Records excerpted from a collection:
----------------------------------------
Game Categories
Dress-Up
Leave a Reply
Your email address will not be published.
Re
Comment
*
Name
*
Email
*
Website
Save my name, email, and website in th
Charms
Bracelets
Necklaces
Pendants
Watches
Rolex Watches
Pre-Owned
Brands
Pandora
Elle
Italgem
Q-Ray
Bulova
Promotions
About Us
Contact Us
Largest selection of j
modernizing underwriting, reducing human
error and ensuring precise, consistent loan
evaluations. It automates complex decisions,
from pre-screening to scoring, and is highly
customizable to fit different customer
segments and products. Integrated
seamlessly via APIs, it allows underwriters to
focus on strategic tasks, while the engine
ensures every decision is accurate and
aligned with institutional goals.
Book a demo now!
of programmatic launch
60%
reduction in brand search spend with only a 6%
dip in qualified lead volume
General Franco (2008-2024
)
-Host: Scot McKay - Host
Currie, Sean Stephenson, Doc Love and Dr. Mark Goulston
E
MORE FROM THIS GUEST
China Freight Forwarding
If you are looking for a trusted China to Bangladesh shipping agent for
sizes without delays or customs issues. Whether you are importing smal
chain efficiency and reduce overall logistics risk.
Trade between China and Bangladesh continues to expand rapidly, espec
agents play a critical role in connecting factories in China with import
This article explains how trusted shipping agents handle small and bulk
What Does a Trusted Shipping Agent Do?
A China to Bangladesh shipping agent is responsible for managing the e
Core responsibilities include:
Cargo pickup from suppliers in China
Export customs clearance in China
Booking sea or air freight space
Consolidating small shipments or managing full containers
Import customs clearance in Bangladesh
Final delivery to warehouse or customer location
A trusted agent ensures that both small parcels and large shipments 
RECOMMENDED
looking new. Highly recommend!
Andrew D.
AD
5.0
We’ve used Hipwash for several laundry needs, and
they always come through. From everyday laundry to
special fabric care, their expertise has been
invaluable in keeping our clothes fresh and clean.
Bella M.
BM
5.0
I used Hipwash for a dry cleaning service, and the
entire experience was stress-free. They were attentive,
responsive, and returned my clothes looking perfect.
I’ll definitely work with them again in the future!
----------------------------------------
How to complete this task: Word for word, copy out all of the data shown above.

Expected answer:
Game Categories
Dress-Up
Leave a Reply
Your email address will not be published.
Re
Comment
*
Name
*
Email
*
Website
Save my name, email, and website in th
Charms
Bracelets
Necklaces
Pendants
Watches
Rolex Watches
Pre-Owned
Brands
Pandora
Elle
Italgem
Q-Ray
Bulova
Promotions
About Us
Contact Us
Largest selection of j
modernizing underwriting, reducing human
error and ensuring precise, consistent loan
evaluations. It automates complex decisions,
from pre-screening to scoring, and is highly
customizable to fit different customer
segments and products. Integrated
seamlessly via APIs, it allows underwriters to
focus on strategic tasks, while the engine
ensures every decision is accurate and
aligned with institutional goals.
Book a demo now!
of programmatic launch
60%
reduction in brand search spend with only a 6%
dip in qualified lead volume
General Franco (2008-2024
)
-Host: Scot McKay - Host
Currie, Sean Stephenson, Doc Love and Dr. Mark Goulston
E
MORE FROM THIS GUEST
China Freight Forwarding
If you are looking for a trusted China to Bangladesh shipping agent for
sizes without delays or customs issues. Whether you are importing smal
chain efficiency and reduce overall logistics risk.
Trade between China and Bangladesh continues to expand rapidly, espec
agents play a critical role in connecting factories in China with import
This article explains how trusted shipping agents handle small and bulk
What Does a Trusted Shipping Agent Do?
A China to Bangladesh shipping agent is responsible for managing the e
Core responsibilities include:
Cargo pickup from suppliers in China
Export customs clearance in China
Booking sea or air freight space
Consolidating small shipments or managing full containers
Import customs clearance in Bangladesh
Final delivery to warehouse or customer location
A trusted agent ensures that both small parcels and large shipments 
RECOMMENDED
looking new. Highly recommend!
Andrew D.
AD
5.0
We’ve used Hipwash for several laundry needs, and
they always come through. From everyday laundry to
special fabric care, their expertise has been
invaluable in keeping our clothes fresh and clean.
Bella M.
BM
5.0
I used Hipwash for a dry cleaning service, and the
entire experience was stress-free. They were attentive,
responsive, and returned my clothes looking perfect.
I’ll definitely work with them again in the future!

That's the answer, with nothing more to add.